STATED TASK:
Duplicate the listing word for word, starting with the line that contains "phylum: Arthropoda" and going on through its last line.

GIVEN ENTRIES:

START

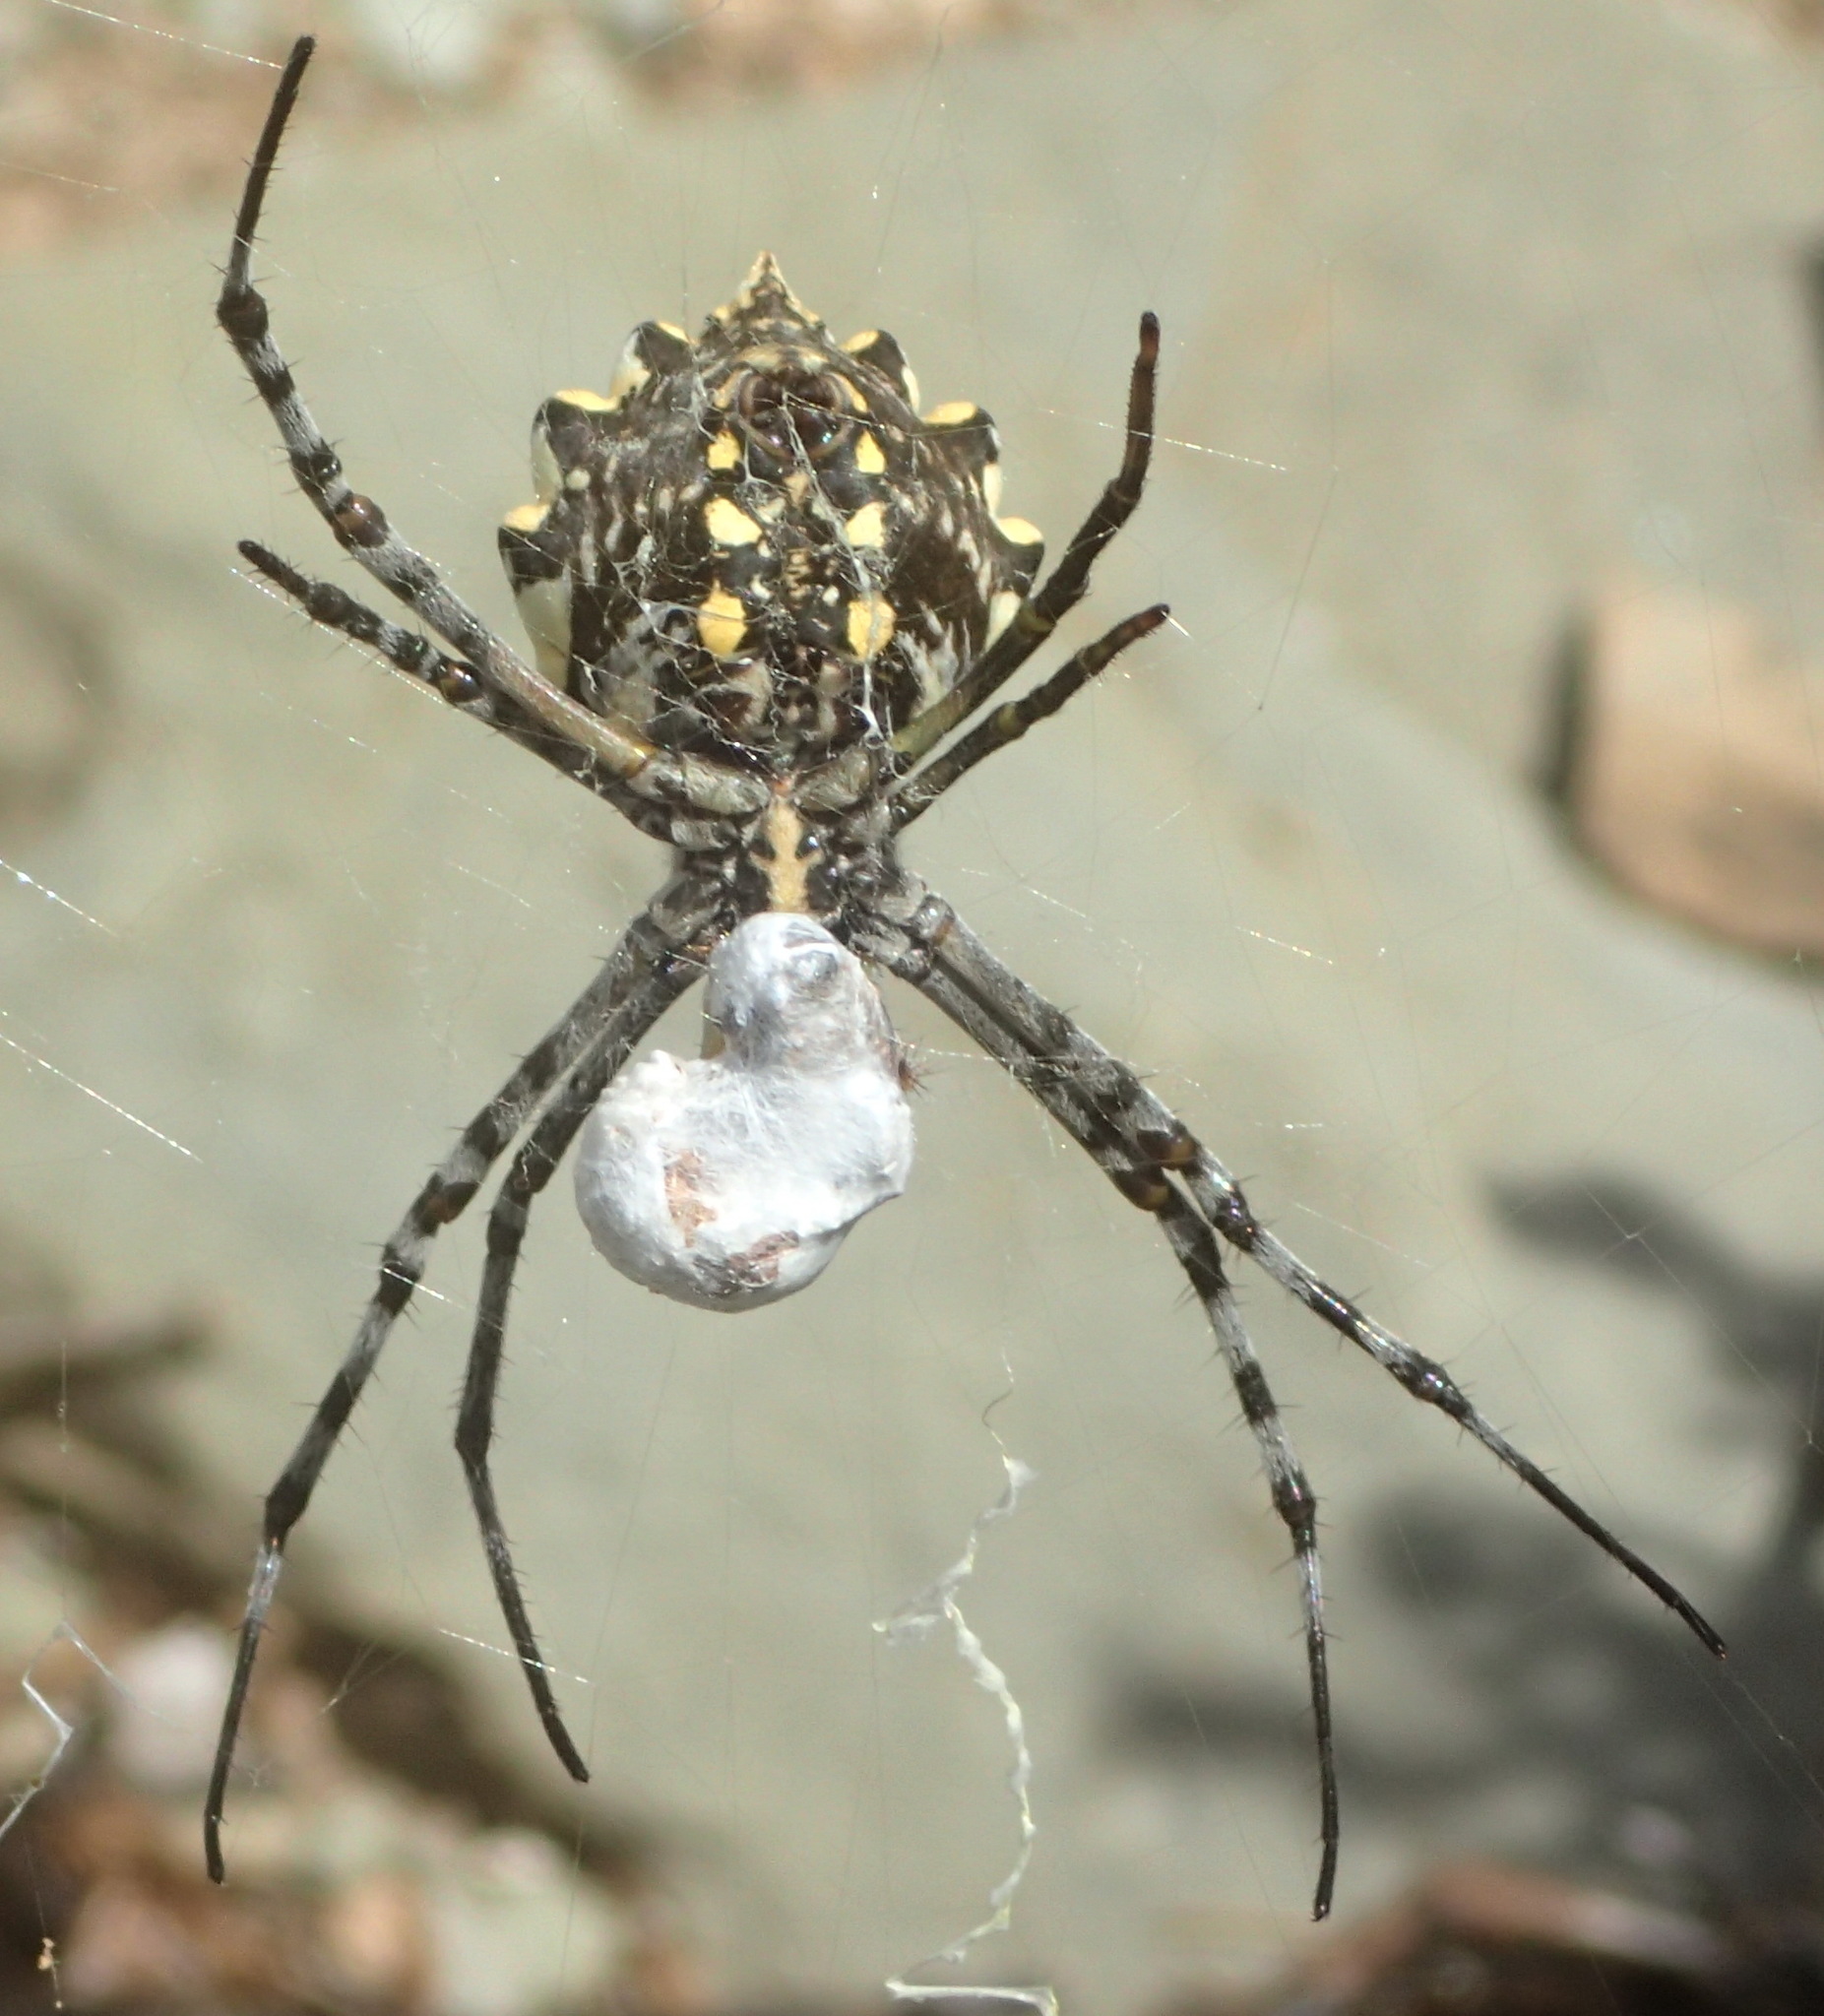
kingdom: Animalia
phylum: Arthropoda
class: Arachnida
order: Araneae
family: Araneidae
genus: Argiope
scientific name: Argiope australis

END

OUTPUT:
phylum: Arthropoda
class: Arachnida
order: Araneae
family: Araneidae
genus: Argiope
scientific name: Argiope australis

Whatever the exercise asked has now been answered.